The well contained 8½-in. and 6¼-in. potential reservoirs. Challenges included drilling highly reactive shale in formations with a bottomhole static temperature (BHST) for extended wireline operations lasting seven days at 330 F BHST and 375 F BHST while maintaining a minimal sag index. Customized and tested for stability at 330 F and 375 F, the high-temperature, water-based drilling fluid maintained stable rheological properties for more than seven days and obtained an excellent sag index of <0.52 for both interval formulations. The system caused no incidents of stuck pipe, wellbore instability or poor hole cleaning while drilling. The extensive wireline logging operation at 375 F was successfully completed. The fluid maintained rheological and fluid loss properties throughout the seven-day logging operation (Figure 2).
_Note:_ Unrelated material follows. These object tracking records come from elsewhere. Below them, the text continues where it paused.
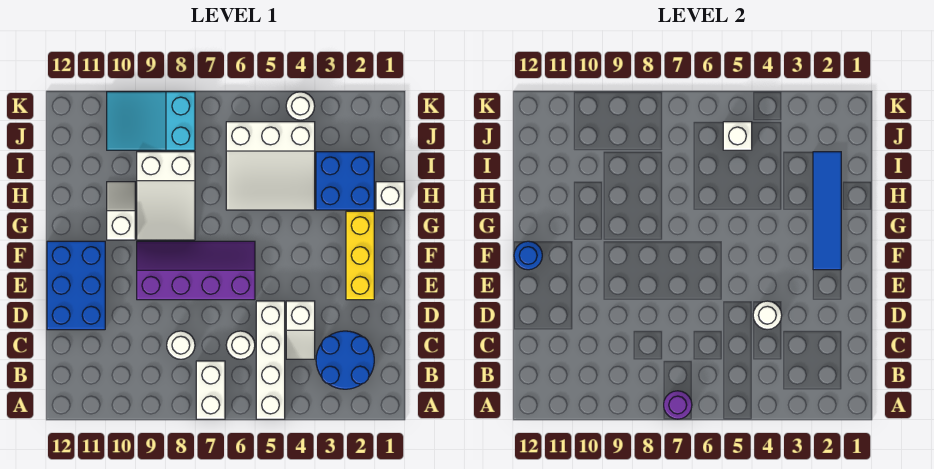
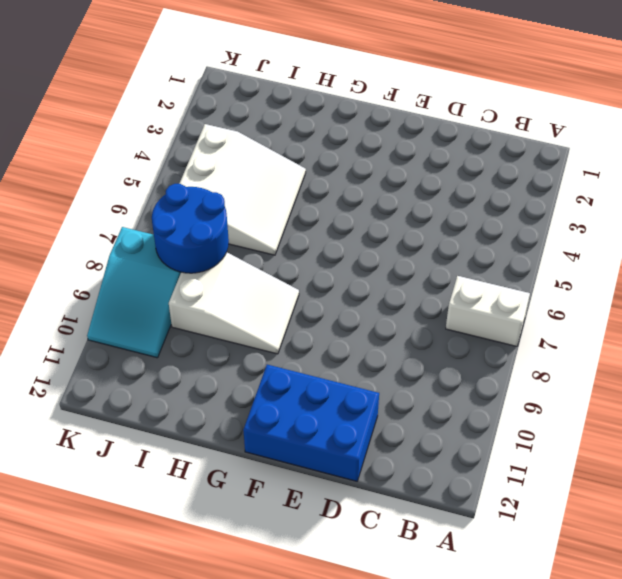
blue 2x2 round brick [152,184,229,273] -> blue 2x2 round brick moved to [316,331,374,389]
none -> white 1x4 brick [256,301,285,419]
none -> white 1x2 slope [286,301,315,359]
none -> white 1x1 round brick [226,331,255,359]

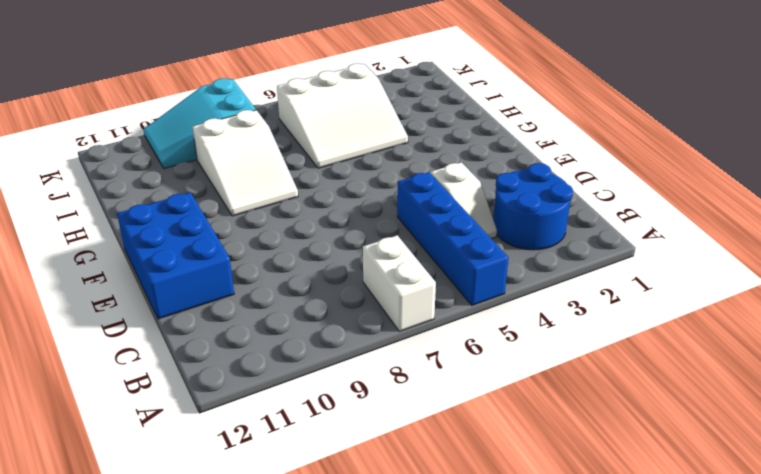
blue 1x4 brick [397,172,509,305] -> white 1x4 brick [256,301,285,419]
none -> white 1x1 round brick [226,331,255,359]
none -> white 1x1 round brick [167,331,195,359]
none -> yellow 1x3 brick [346,211,374,300]

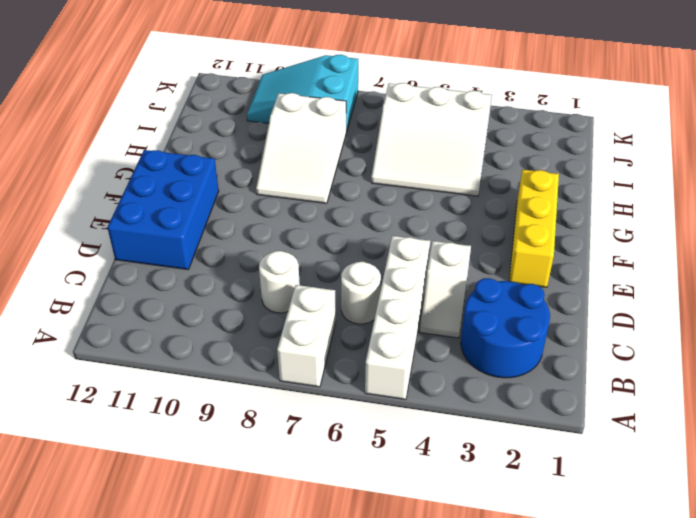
none -> purple 2x4 slope [137,241,255,300]
none -> white 1x2 slope [107,182,135,240]
none -> white 1x1 brick [376,182,404,210]

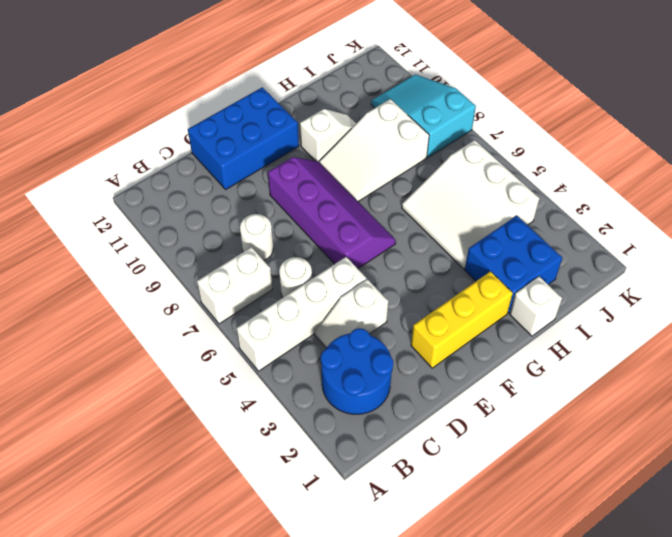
none -> white 1x1 round brick [286,92,315,120]
none -> purple 1x1 round brick [664,391,692,419]
none -> white 1x1 round brick [753,301,782,330]

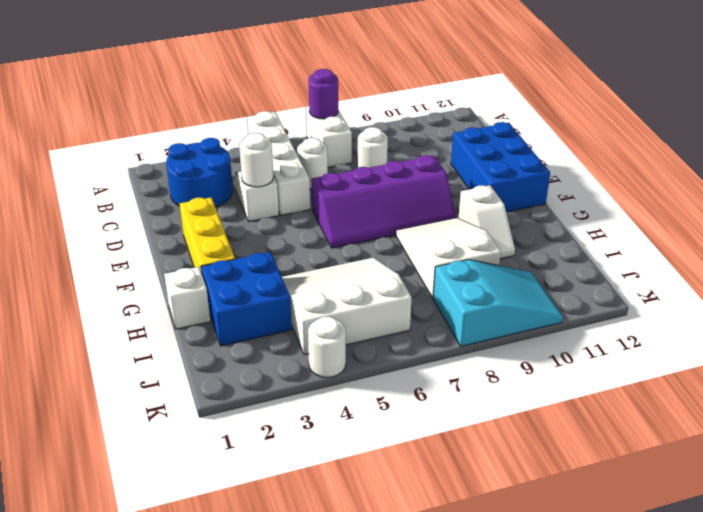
none -> blue 1x4 tile [813,152,841,270]
none -> blue 1x1 round brick [514,241,542,270]
none -> white 1x1 brick [723,122,752,150]

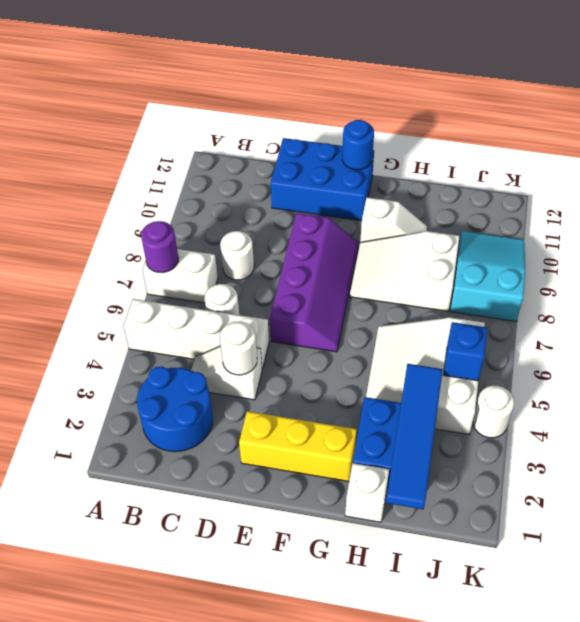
blue 1x4 tile [386,364,443,509] -> blue 1x4 tile turned to [813,152,841,270]
blue 1x1 brick [443,322,487,381] -> white 1x1 brick [723,122,752,150]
The high-temperature, water-based drilling fluid has broad environmental acceptance. In addition to the Southeast Asia and Middle East regions, it can benefit areas that contain excessive produced water with elevated divalent salts. Most water-based drilling fluids are not compatible with this type of produced water. Because the fluid is compatible with produced water containing divalent salts, it enables operators to use produced water from the field instead of freshwater, reducing the demand for additional resources. The fluid also presents opportunities for applications such as CT drilling, which requires a polymer that does not create high frictional pressure. The branched synthetic polymer has satisfied the requirements for CT drilling fluid and has successfully drilled two high-temperature wells.
Conclusion
Extended wireline operations and high-temperature wells require fluids capable of providing excellent thermal stability to maintain sufficient rheology and fluid loss control. Operations using conventional biopolymers could require numerous products to generate those properties, but the VeraTherm fluid contains the only primary VeraVis additive and a few additives requiring minimal treatment to maintain properties. With a long shelf life and the ability to succeed in a broad range of applications and temperatures, the fluid provides an efficient, economical alternative to other high-temperature, water-based fluids or synthetic-based fluids.